Kritik am Ausbau der Atomenergie

Der Bund für Umwelt und Naturschutz Deutschland (BUND) hat den Vorschlag des Vorsitzenden der Industriegewerkschaft Bergbau, Chemie, Energie (IG BCE), Hubertus Schmoldt, zum Ausbau der Atomenergie zurückgewiesen. Nur erneuerbare Energien, Energieeinsparungen und die Erhöhung der Energieeffizienz durch Kraft-Wärme-Kopplung seien zukunftsfähig. Einer der Reaktoren des Atomkraftwerkes Beznau in Döttingen hatte sich am Dienstagnachmittag unerwartet ausgeschaltet. Ein inzwischen behobener Pumpenausfall beim Wiederanfahren von Block 2 nach der Jahresrevision sei die Ursache gewesen. "Bei Herrn Schmoldt scheinen in der Sommerhitze sämtliche Sicherungen durchgebrannt zu sein.", vermutet BUND-Energiereferent Walter Jungbauer.

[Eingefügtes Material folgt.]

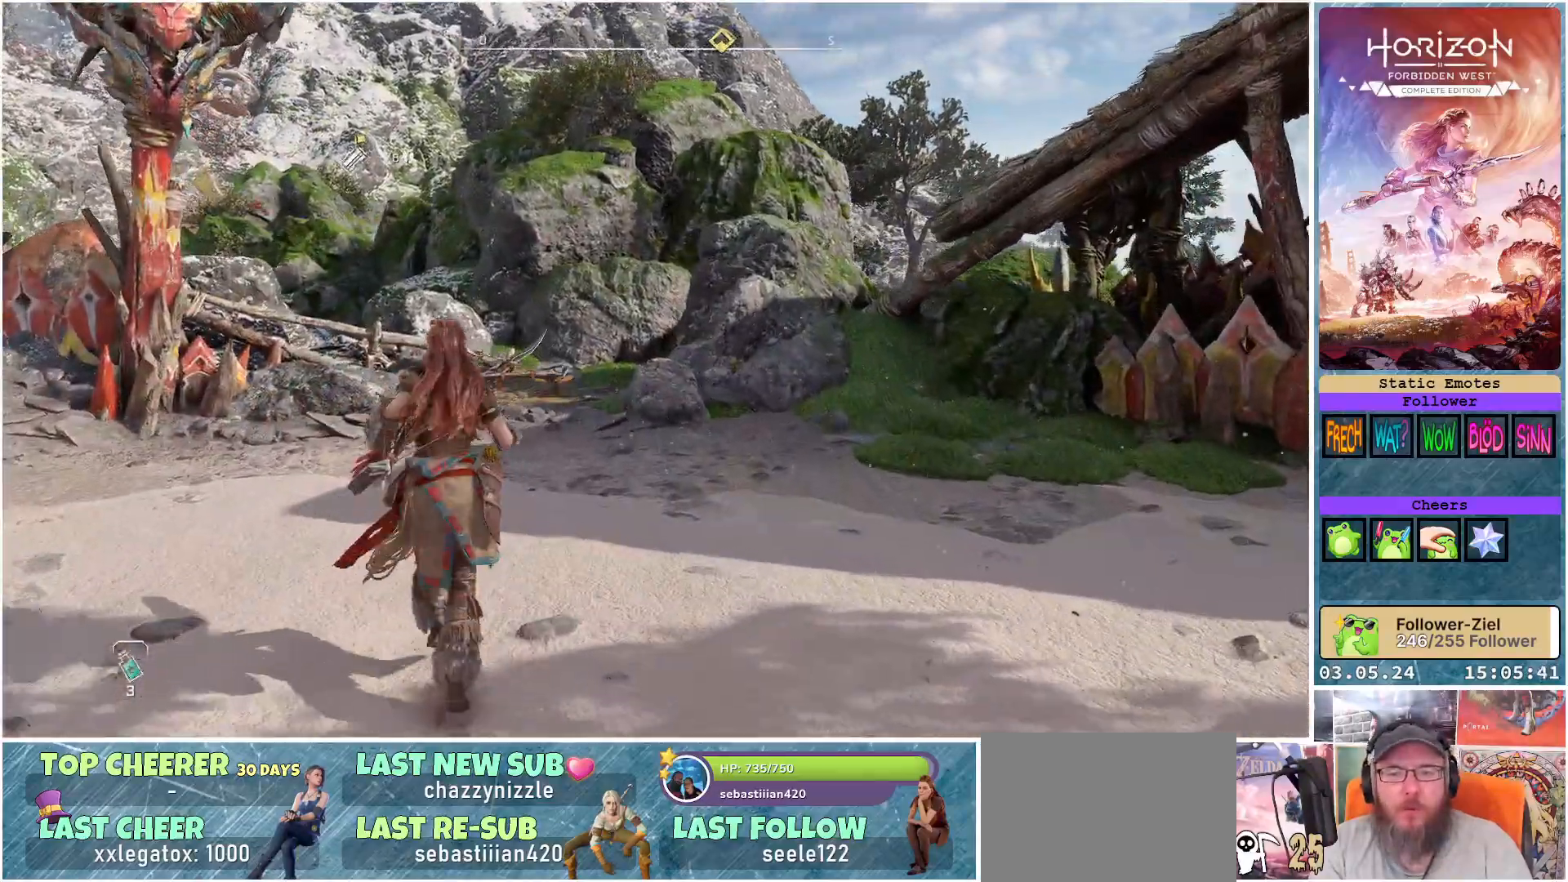
{"buttons": [], "left_stick": "up", "right_stick": "left", "events": [[300, "right_stick", "left"]]}
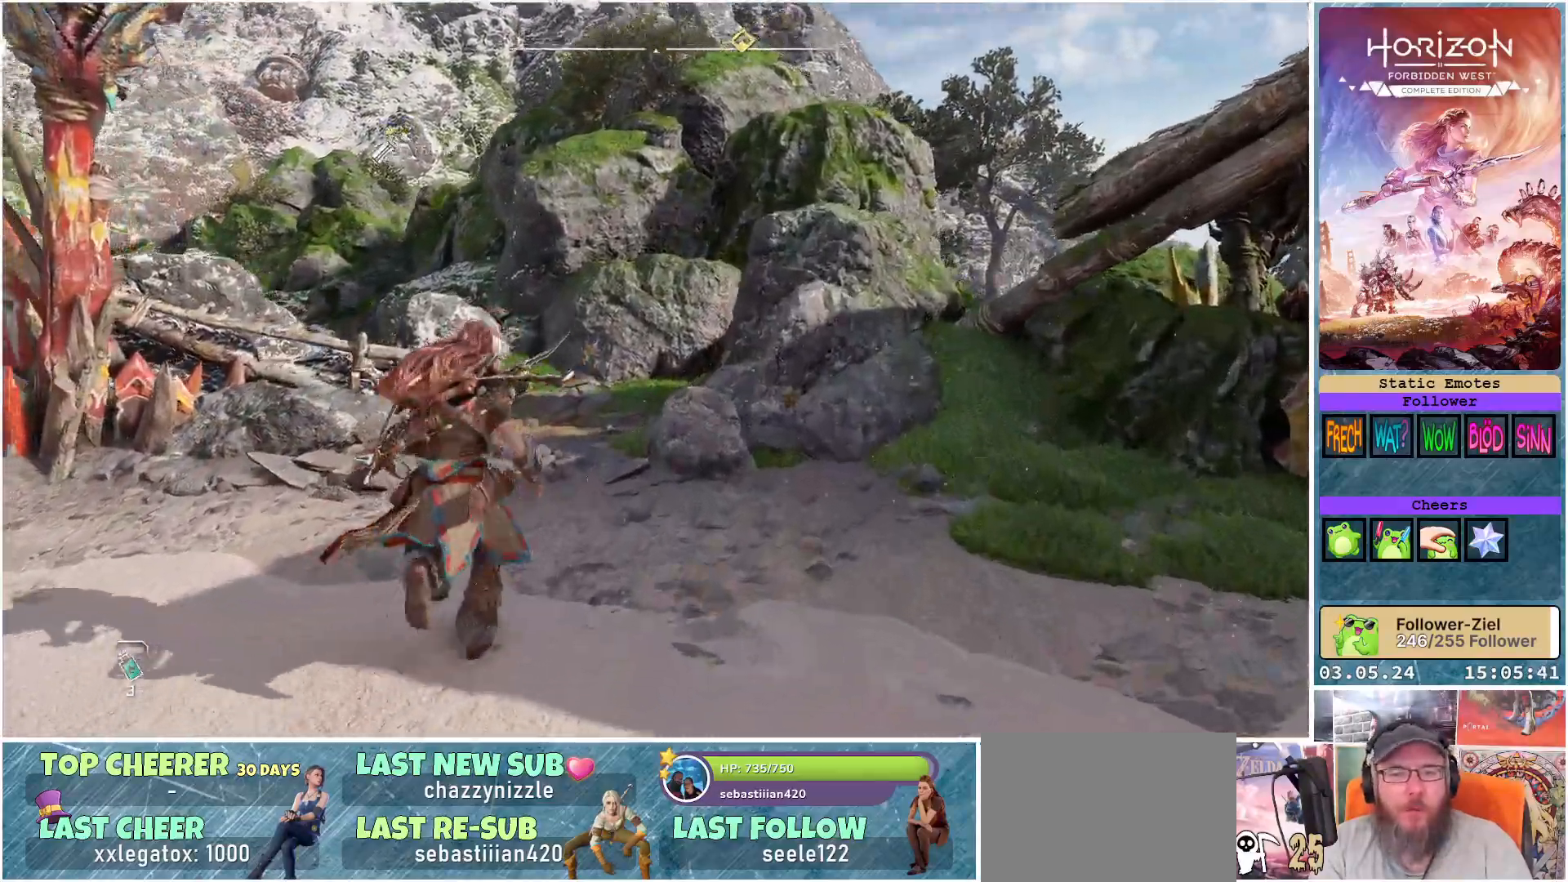
{"buttons": [], "left_stick": "up", "right_stick": "center", "events": [[233, "L3", "down"], [367, "L3", "up"], [433, "right_stick", "center"]]}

Er verkürze die Nachteile der Atomkraftnutzung allein auf die Kühlprobleme heiß gelaufener Meiler. Von dem Millionen Jahre strahlenden Atommüll, der ungelösten Endlagerfrage, den Gefahren von Atomunfällen oder terroristischen Anschlägen auf Atomkraftwerke mit schlimmen Folgen für dichtbesiedelte Regionen scheine er noch nie was gehört zu haben. Die Bundesregierung müsse Herrn Schmoldt in die Schranken weisen. Ein Umbau der Energieversorgung sei der beste Weg zum Klimaschutz und schaffe viele neue Arbeitsplätze.

Beim Hochfahren des Reaktors im Atomkraftwerke Beznau sei eine Speisewasserpumpe ausgefallen. Die zugehörige Reservepumpehabe sich ebenfalls nicht eingeschaltet. Ursache für die Ausfälle wären ein falsch gestellter Schieber und ein defekter Manometer gewesen. Die Fehler sei umgehend behoben, die Anlage freigegeben und am späten Abend wieder angefahren worden, teilte die Hauptabteilung für die Sicherheit der Kernanlagen (HSK) am Mittwoch mit.